Нация их и теперь выясняется. Скажем: Верхняя Силезия... Зачем, пожалуйста, полячку Верхняя Силезия? Зачем же издеваться над германской расой?
Ну, хорошо, живи отдельной державой, имей свою денежную единицу, а к чему же еще такое несбыточное требование?
Нет, не люблю я полячишек...
А вот поди ж ты: встретил польскую паненку — и такая у меня к Польше симпатия пошла, лучше, думаю, этого народа и не бывает.
Да только ошибся.
Объяснять, по каким причинам этот монолог не вошел ни в одно из позднейших изданий «Рассказов Назара Ильича, господина Синебрюхова», я думаю, не приходится. Столь же очевидна причина изъятия из всех позднейших изданий, включая трехтомник 1986 года, и такого рассуждения Назара Ильича:
Вот для наглядности сюжета взять иностранную державу, ну, скажем, Америку... Хорошо-с... Взяли: идет человек по улице, мужик американский, такой же, как и не я... Пальтишко на нем демисезон. Шляпка, полусапожки, может быть, замечательные...

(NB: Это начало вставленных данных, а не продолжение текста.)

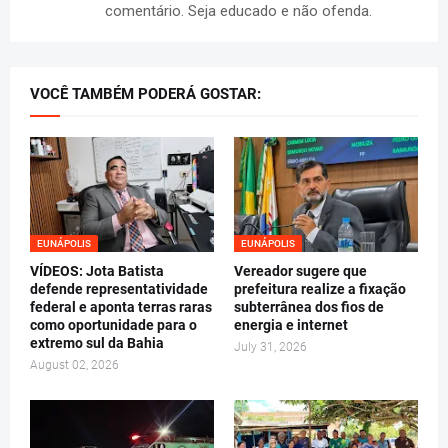
comentário. Seja educado e não ofenda.
VOCÊ TAMBÉM PODERÁ GOSTAR:
EUNÁPOLIS
EUNÁPOLIS
VÍDEOS: Jota Batista
Vereador sugere que
defende representatividade
prefeitura realize a fixação
federal e aponta terras raras
subterrânea dos fios de
como oportunidade para o
energia e internet
extremo sul da Bahia
July 31, 2026
August 02, 2026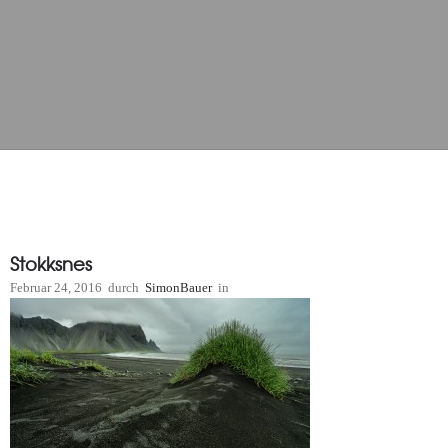
Stokksnes
Februar 24, 2016
durch
SimonBauer
in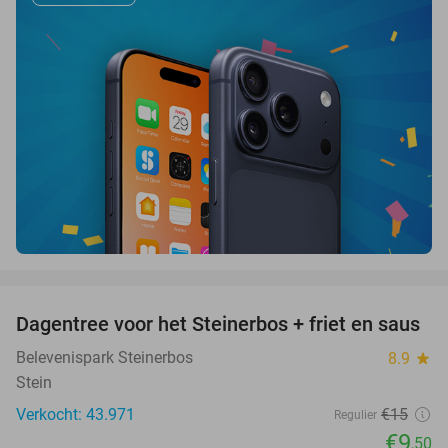
favorite_border
Dagentree voor het Steinerbos + friet en saus
37%
Belevenispark Steinerbos
8.9
star
Stein
Verkocht: 43.971
€15
Regulier
€9
,50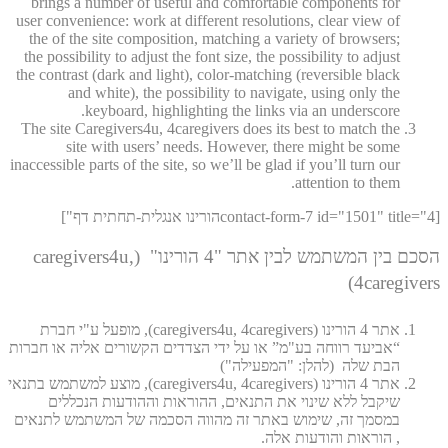
brings a number of useful and comfortable components for
user convenience: work at different resolutions, clear view of
the of the site composition, matching a variety of browsers;
the possibility to adjust the font size, the possibility to adjust
the contrast (dark and light), color-matching (reversible black
and white), the possibility to navigate, using only the
keyboard, highlighting the links via an underscore.
The site Caregivers4u, 4caregivers does its best to match the
site with users’ needs. However, there might be some
inaccessible parts of the site, so we’ll be glad if you’ll turn our
attention to them.
[contact-form-7 id="1501" title="4הורינו אנגלית-תחתית דף"]
הסכם בין המשתמש לבין אתר "4 הורינו" (caregivers4u,
4caregivers)
אתר 4 הורינו (caregivers4u, 4caregivers), מופעל ע"י חברת
“אביעד רווחה בע"מ” או על ידי הצדדים הקשורים אליה או חברות
הבת שלה (להלן: "המפעילה")
אתר 4 הורינו (caregivers4u, 4caregivers), מוצע למשתמש בתנאי
שיקבל ללא שינוי את התנאים, ההוראות וההודעות הנכללים
במסמך זה, שימוש באתר זה מהווה הסכמה של המשתמש לתנאים
, הוראות והודעות אלה.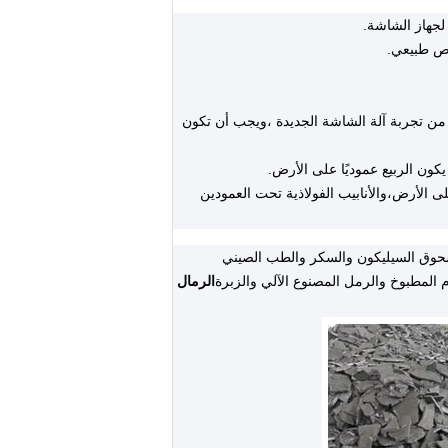
لجهاز الشاشة.
ص طبيعي.
ى من تجربة آلة الشاشة الجديدة ،ويجب أن تكون
يكون الربيع عموديًا على الأرض.
ى الأرض،والأنابيب الفولاذية تحت العمودين
سحوق السيليكون والسكر والطب الصيني
 المطبوخ والرمل المصنوع الآلي والزبرة
الرمال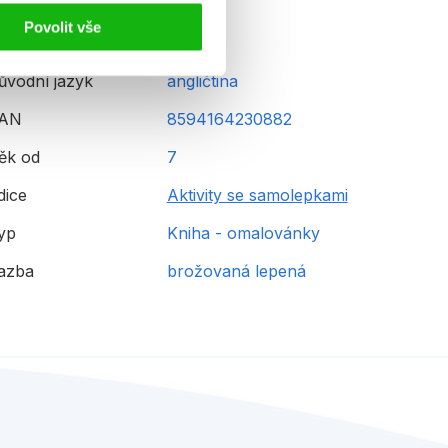
Povolit vše
ůvodní jazyk
angličtina
AN
8594164230882
ěk od
7
dice
Aktivity se samolepkami
yp
Kniha - omalovánky
azba
brožovaná lepená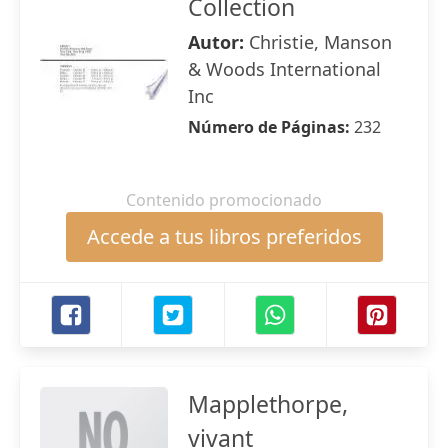
Collection
Autor:
Christie, Manson
& Woods International
Inc
Número de Páginas:
232
Contenido promocionado
Accede a tus libros preferidos
Mapplethorpe,
vivant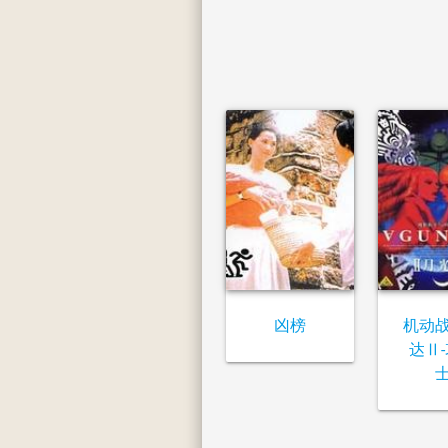
凶榜
机动
达Ⅱ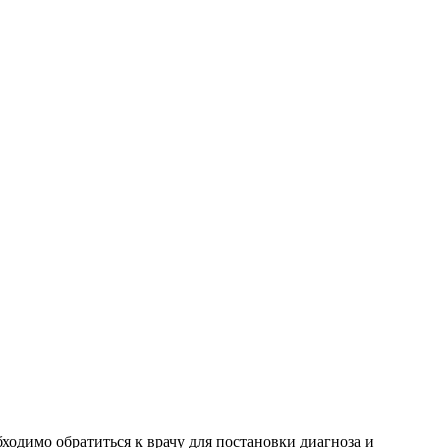
одимо обратиться к врачу для постановки диагноза и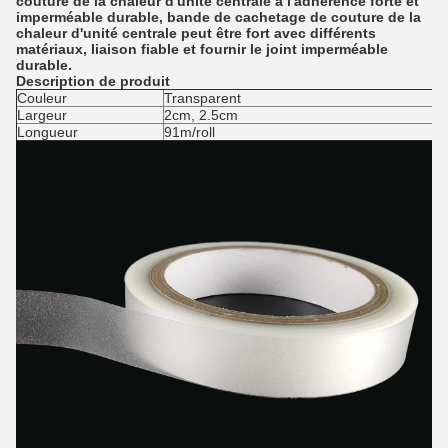
couture de la chaleur d'unité centrale a l'adhérence forte et
imperméable durable, bande de cachetage de couture de la
chaleur d'unité centrale peut être fort avec différents
matériaux, liaison fiable et fournir le joint imperméable
durable.
Description de produit
Couleur
Transparent
Largeur
2cm, 2.5cm
Longueur
91m/roll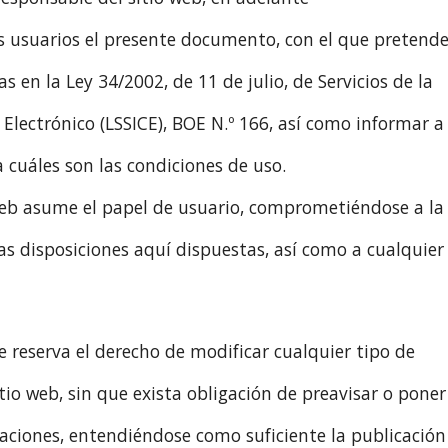
s usuarios el presente documento, con el que pretende
 en la Ley 34/2002, de 11 de julio, de Servicios de la
Electrónico (LSSICE), BOE N.º 166, así como informar a
a cuáles son las condiciones de uso.
web asume el papel de usuario, comprometiéndose a la
s disposiciones aquí dispuestas, así como a cualquier
reserva el derecho de modificar cualquier tipo de
tio web, sin que exista obligación de preavisar o poner
aciones, entendiéndose como suficiente la publicación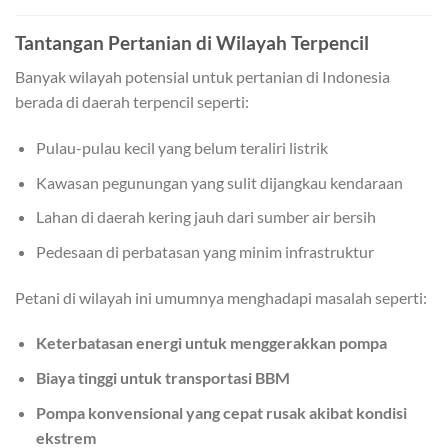
Tantangan Pertanian di Wilayah Terpencil
Banyak wilayah potensial untuk pertanian di Indonesia
berada di daerah terpencil seperti:
Pulau-pulau kecil yang belum teraliri listrik
Kawasan pegunungan yang sulit dijangkau kendaraan
Lahan di daerah kering jauh dari sumber air bersih
Pedesaan di perbatasan yang minim infrastruktur
Petani di wilayah ini umumnya menghadapi masalah seperti:
Keterbatasan energi untuk menggerakkan pompa
Biaya tinggi untuk transportasi BBM
Pompa konvensional yang cepat rusak akibat kondisi
ekstrem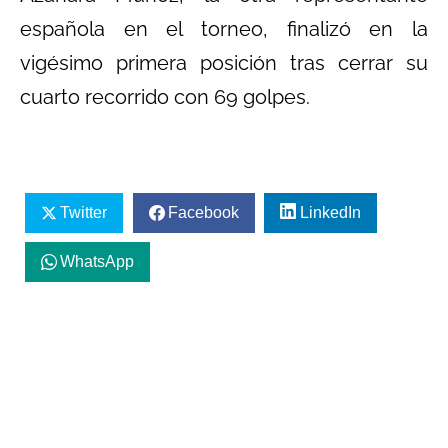
española en el torneo, finalizó en la
vigésimo primera posición tras cerrar su
cuarto recorrido con 69 golpes.
Twitter
Facebook
LinkedIn
WhatsApp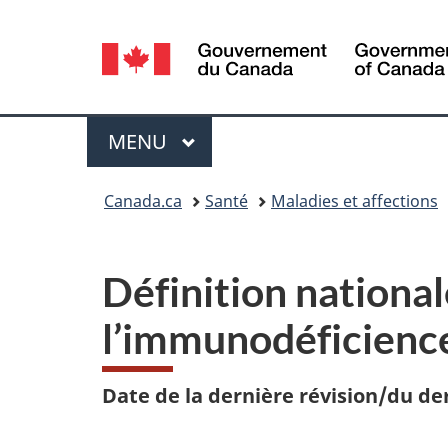
Sélection
de
la
Menu
MENU
PRINCIPAL
langue
Vous
Canada.ca
Santé
Maladies et affections
êtes
ici :
Définition nationale
l’immunodéficienc
Date de la dernière révision/du de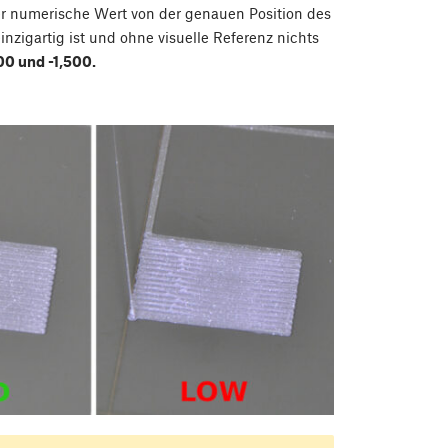
er numerische Wert von der genauen Position des
nzigartig ist und ohne visuelle Referenz nichts
00 und -1,500.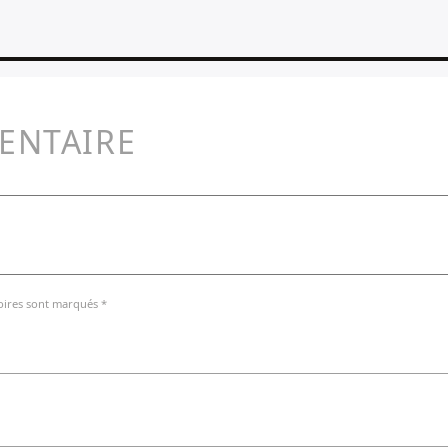
ENTAIRE
oires sont marqués *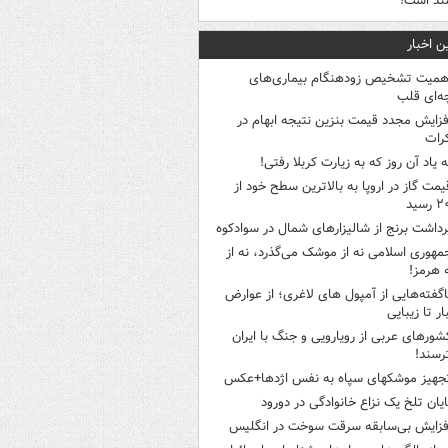
ند است!
ن اخبار
همیت تشخیص زودهنگام بیماری‌های
ه‌ای قلب
فزایش مجدد قیمت بنزین نتیجه ابهام در
رات
ه یاد آن روز که به زیارت کربلا رفتی!
یمت گاز در اروپا به بالاترین سطح خود از
سید
رداشت برنج از شالیزارهای شمال در سوادکوه
مهوری اسلامی نه از موشک می‌گذرد، نه از
 هرمز!
اگفته‌هایی از آمپول های لاغری؛ از عوارض
ار تا زیبایی
شورهای عربی از رویارویی و جنگ با ایران
رسند!
جهیز موشکهای سپاه به نفس اژدها+عکس
ایان تلخ یک نزاع خانوادگی در دورود
فزایش بی‌سابقه سرقت سوخت در انگلیس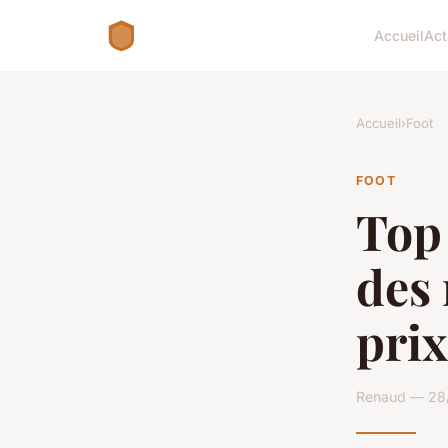
Accueil
Act
Accueil
›
Foot
FOOT
Top 
des 
prix
Renaud — 28/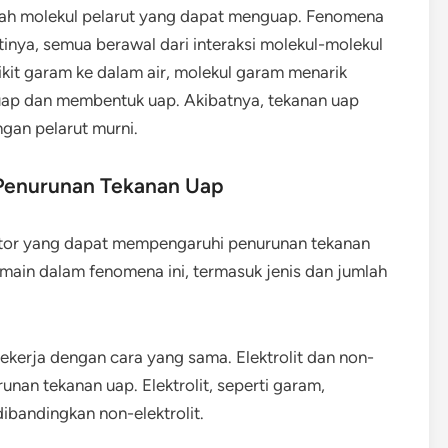
umlah molekul pelarut yang dapat menguap. Fenomena
tinya, semua berawal dari interaksi molekul-molekul
kit garam ke dalam air, molekul garam menarik
ap dan membentuk uap. Akibatnya, tekanan uap
gan pelarut murni.
Penurunan Tekanan Uap
aktor yang dapat mempengaruhi penurunan tekanan
main dalam fenomena ini, termasuk jenis dan jumlah
 bekerja dengan cara yang sama. Elektrolit dan non-
nan tekanan uap. Elektrolit, seperti garam,
ibandingkan non-elektrolit.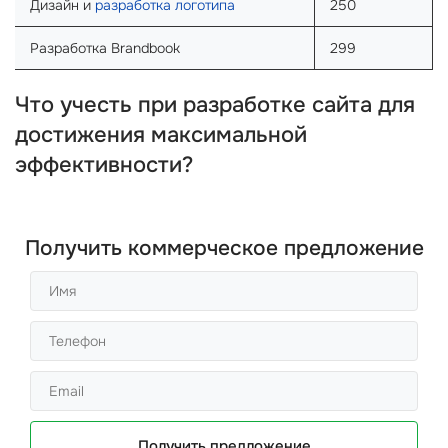
Дизайн и
разработка логотипа
250
Разработка Brandbook
299
Что учесть при разработке сайта для
достижения максимальной
эффективности?
Получить коммерческое предложение
Получить предложение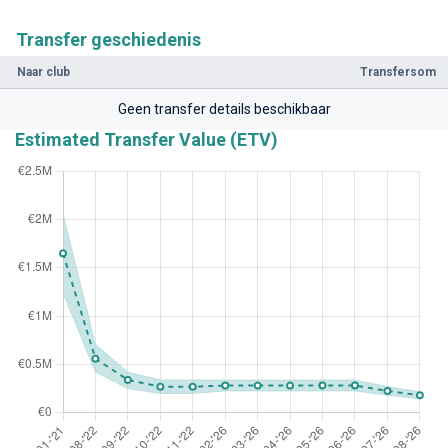
Transfer geschiedenis
Naar club
Transfersom
Geen transfer details beschikbaar
Estimated Transfer Value (ETV)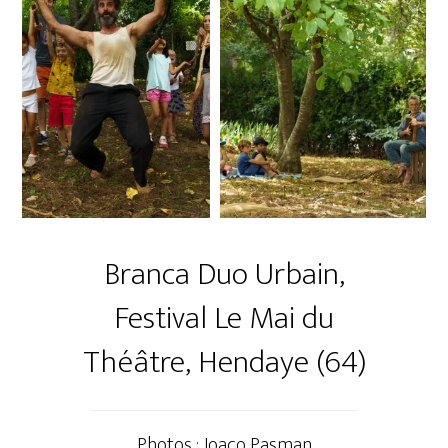
Branca Duo Urbain,
Festival Le Mai du
Théâtre, Hendaye (64)
Photos : Joaco Pasman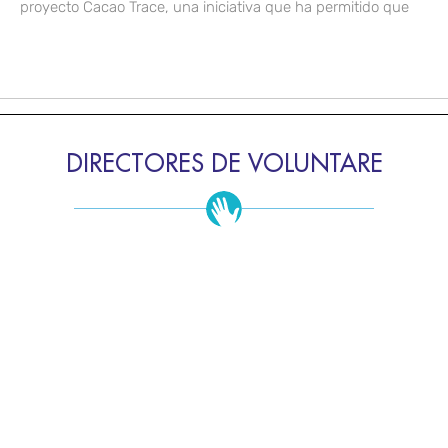
proyecto Cacao Trace, una iniciativa que ha permitido que
DIRECTORES DE VOLUNTARE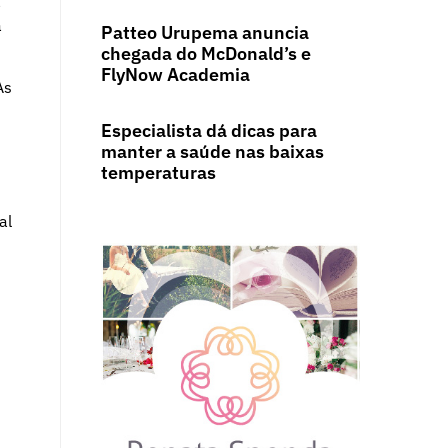
a
a
Patteo Urupema anuncia
chegada do McDonald’s e
FlyNow Academia
As
Especialista dá dicas para
manter a saúde nas baixas
temperaturas
al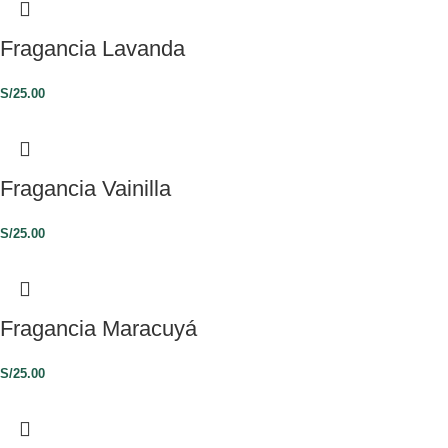
Fragancia Lavanda
S/
25.00
Fragancia Vainilla
S/
25.00
Fragancia Maracuyá
S/
25.00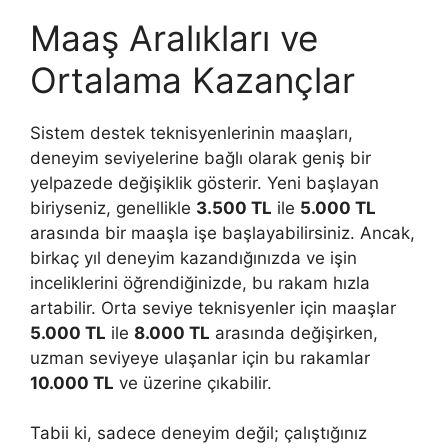
Maaş Aralıkları ve
Ortalama Kazançlar
Sistem destek teknisyenlerinin maaşları,
deneyim seviyelerine bağlı olarak geniş bir
yelpazede değişiklik gösterir. Yeni başlayan
biriyseniz, genellikle
3.500 TL
ile
5.000 TL
arasında bir maaşla işe başlayabilirsiniz. Ancak,
birkaç yıl deneyim kazandığınızda ve işin
inceliklerini öğrendiğinizde, bu rakam hızla
artabilir. Orta seviye teknisyenler için maaşlar
5.000 TL
ile
8.000 TL
arasında değişirken,
uzman seviyeye ulaşanlar için bu rakamlar
10.000 TL
ve üzerine çıkabilir.
Tabii ki, sadece deneyim değil; çalıştığınız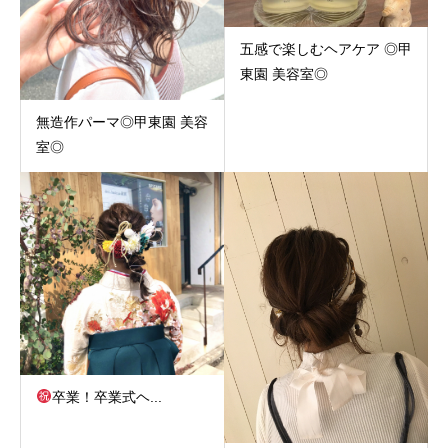
五感で楽しむヘアケア ◎甲
東園 美容室◎
無造作パーマ◎甲東園 美容
室◎
卒業！卒業式ヘ...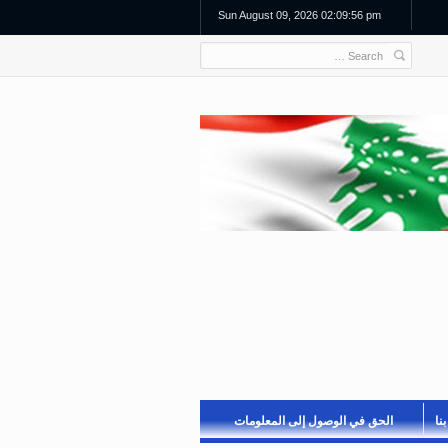
Sun August 09, 2026 02:09:56 pm
نا
الحق في الوصول إلى المعلومات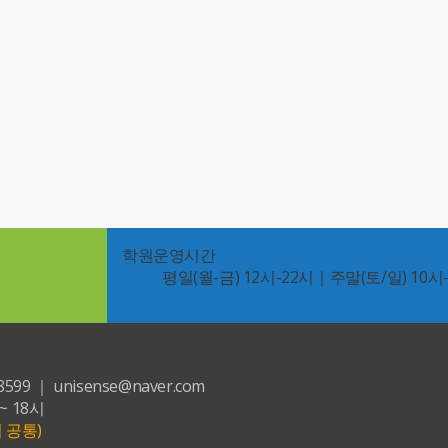
학원운영시간
평일(월-금) 12시-22시｜주말(토/일) 10시
｜ unisense@naver.com
~ 18시
 공통)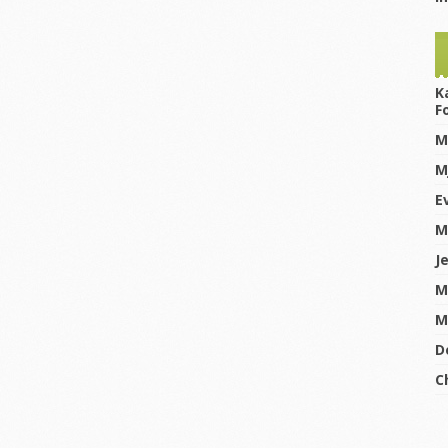
K
F
M
M
E
M
J
M
M
D
C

Подходит он демонстративно к стене, поворачивает какую-нибудь там еле зримую фитюльку и:
— Ало? — говорит, — откеда?
Говорит, а сам по камню так и точит нарочно каблучком, не боится, жаба, что сапог испортит.
Ему что? Там богатство и жизненное великолепие Европы. А у нас бедность и блекота.
Конечно, и эти, чисто цензурные, изъятия нанесли весьма существенный урон художественной ткани повествования. Чего стоит одна только фраза: «...идет человек по улице, мужик американский такой же, как и не я...» На первый взгляд удивительное выражение это — прямое следствие невладения правильной, грамотной русской речью. Назар Ильич, вероятно, хотел сказать «Такой же, как я», а сказалось «такой же, как и не я». Точь-в-точь, как другой зощенковский герой хотел сказать, что сердце у него «не так ритмично бьется, как бы хотелось», но от неумения грамотно выражать свои мысли сказал — «не так аритмично», то есть высказал мысль противоположную той, какую хотел выразить.
На самом деле, однако, тут — другое. Назар Ильич этой своей неуклюжей фразой выразил как раз то, что хотел выразить. А именно, что мужик американский, вроде совершенно такой же, ничем особенно не отмеченный обыватель, как и он, Назар Ильич Синебрюхов, на самом-то деле вовсе даже не такой, как он. На самом деле он разительно от него, Назара Ильича, отличается. И вот эту-то, не такую уж простую мысль, для изложения которой мне потребовалось слепить несколько сложных синтаксических конструкций, с вводными предложениями и причастными оборотами, Назар Ильич ухитрился выразить с предельной ясностью, обойдясь всего лишь двумя-тремя словами.
Художественный урон, нанесенный рассказу изъятием только одной этой реплики, очевиден. Но он явился, так сказать, побочным результатом некой акции, отнюдь на эту реплику не нацеленной. Как, скажем, если бы по каким-то важным причинам был взорван мост или снесен дом и при этом погиб какой-то случайный прохожий, оказавшийся к тому же замечательным художником или выдающимся ученым. Ужасно, конечно. Но в высокие планы начальства это отнюдь не входило.
Есть, однако, и другие примеры. Когда огонь по тем или иным фразам, абзацам, а иногда и целым эпизодам велся прицельно. Именно с целью подорвать некие основы мировоззрения художника. В этих случаях урон, нанесенный тексту, деформировал, искажал, а порою и радикально менял изначально присущую художественному зрению писателя концепцию мироздания.